== Segment start ==

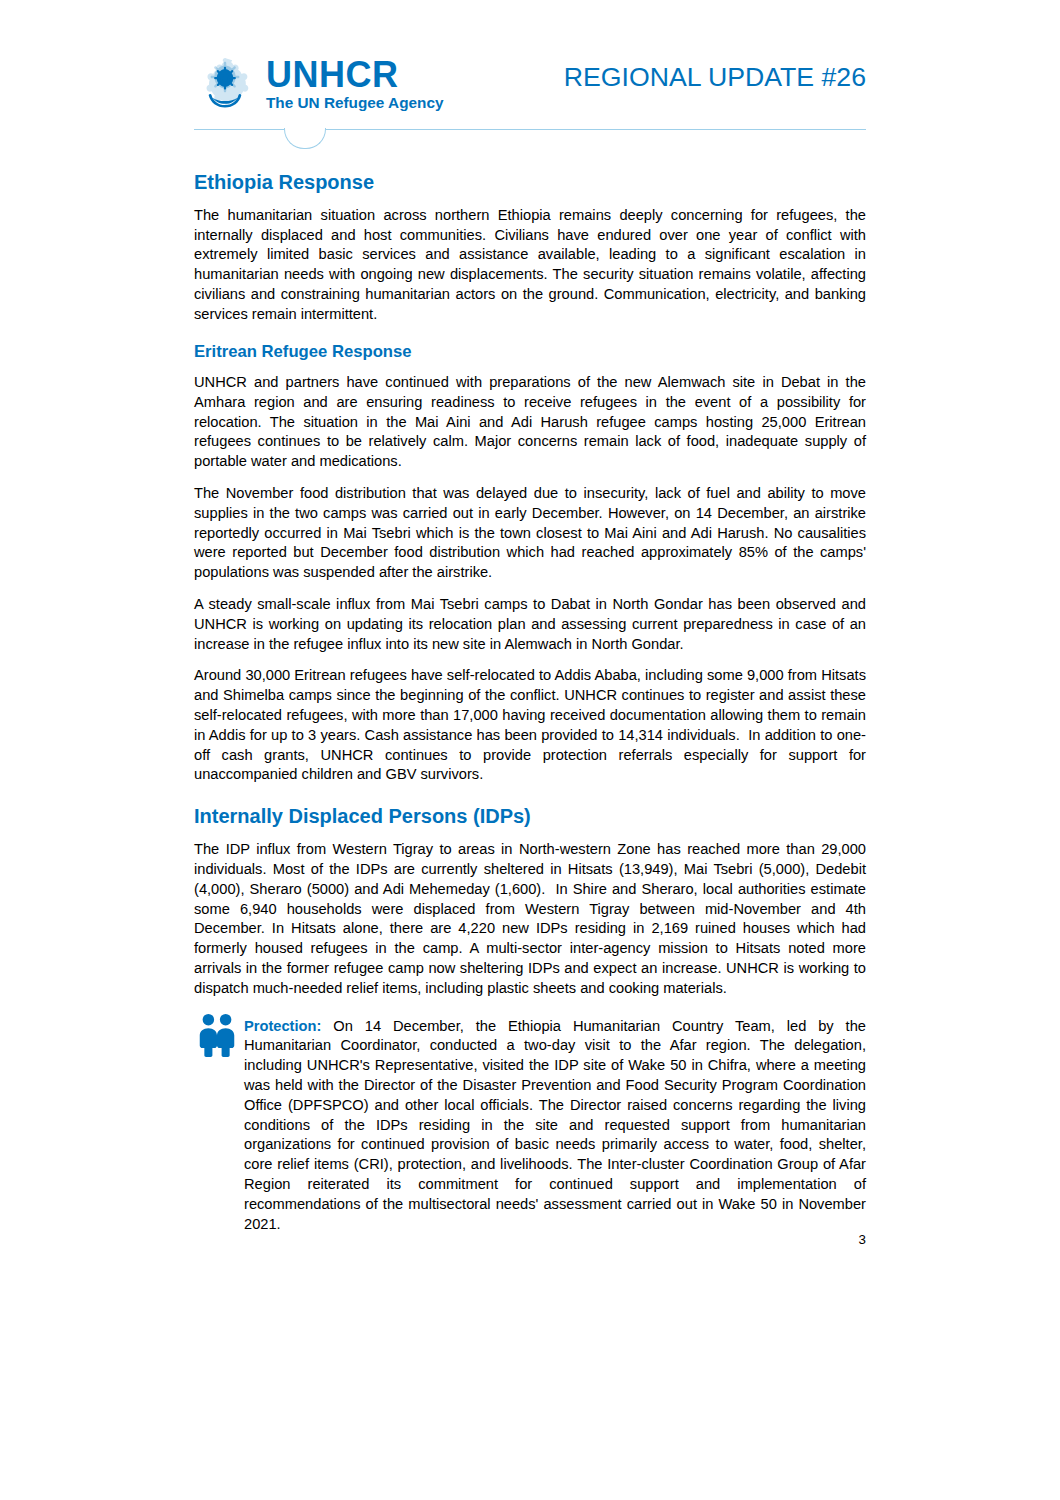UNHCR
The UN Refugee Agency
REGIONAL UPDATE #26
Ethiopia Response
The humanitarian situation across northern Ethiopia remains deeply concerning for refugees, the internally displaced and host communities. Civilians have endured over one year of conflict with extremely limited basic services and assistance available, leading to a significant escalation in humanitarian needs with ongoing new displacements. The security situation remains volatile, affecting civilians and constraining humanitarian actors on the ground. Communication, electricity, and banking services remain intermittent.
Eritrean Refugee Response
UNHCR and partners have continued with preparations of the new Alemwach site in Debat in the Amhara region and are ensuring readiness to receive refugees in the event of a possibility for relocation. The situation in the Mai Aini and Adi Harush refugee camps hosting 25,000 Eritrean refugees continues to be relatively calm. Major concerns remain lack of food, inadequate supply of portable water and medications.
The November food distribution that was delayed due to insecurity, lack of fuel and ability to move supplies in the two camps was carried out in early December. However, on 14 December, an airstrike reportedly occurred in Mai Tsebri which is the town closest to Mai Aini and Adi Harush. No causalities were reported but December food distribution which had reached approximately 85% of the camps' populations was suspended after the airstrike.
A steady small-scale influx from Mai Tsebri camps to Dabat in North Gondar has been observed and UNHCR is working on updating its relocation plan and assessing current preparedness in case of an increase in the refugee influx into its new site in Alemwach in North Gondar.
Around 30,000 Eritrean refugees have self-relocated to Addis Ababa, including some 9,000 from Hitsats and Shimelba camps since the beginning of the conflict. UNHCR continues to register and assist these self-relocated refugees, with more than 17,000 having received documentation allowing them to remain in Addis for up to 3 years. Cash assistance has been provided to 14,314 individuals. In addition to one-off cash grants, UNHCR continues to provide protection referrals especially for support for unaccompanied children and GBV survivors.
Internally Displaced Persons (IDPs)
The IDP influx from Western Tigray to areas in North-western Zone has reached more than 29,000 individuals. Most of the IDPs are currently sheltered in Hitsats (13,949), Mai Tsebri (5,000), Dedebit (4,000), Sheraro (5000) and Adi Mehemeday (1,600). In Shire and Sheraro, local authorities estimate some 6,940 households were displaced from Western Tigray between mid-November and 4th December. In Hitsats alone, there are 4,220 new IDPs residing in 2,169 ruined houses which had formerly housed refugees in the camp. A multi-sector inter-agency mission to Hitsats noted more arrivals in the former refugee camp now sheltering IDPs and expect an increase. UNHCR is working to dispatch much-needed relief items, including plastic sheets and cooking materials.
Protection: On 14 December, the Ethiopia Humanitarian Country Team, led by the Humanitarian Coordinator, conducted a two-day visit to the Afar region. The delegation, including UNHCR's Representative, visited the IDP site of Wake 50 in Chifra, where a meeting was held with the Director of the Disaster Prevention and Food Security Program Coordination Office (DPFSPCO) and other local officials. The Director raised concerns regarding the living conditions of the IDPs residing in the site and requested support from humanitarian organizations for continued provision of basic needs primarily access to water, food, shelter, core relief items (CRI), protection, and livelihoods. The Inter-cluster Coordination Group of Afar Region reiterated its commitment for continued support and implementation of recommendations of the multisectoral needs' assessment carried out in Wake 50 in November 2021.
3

== Segment end ==

| EXERCISE DESCRIPTION |
Look through the records for the word "Response". Every line that has it should be copied.

| EXERCISE ANSWER |
Ethiopia Response
Eritrean Refugee Response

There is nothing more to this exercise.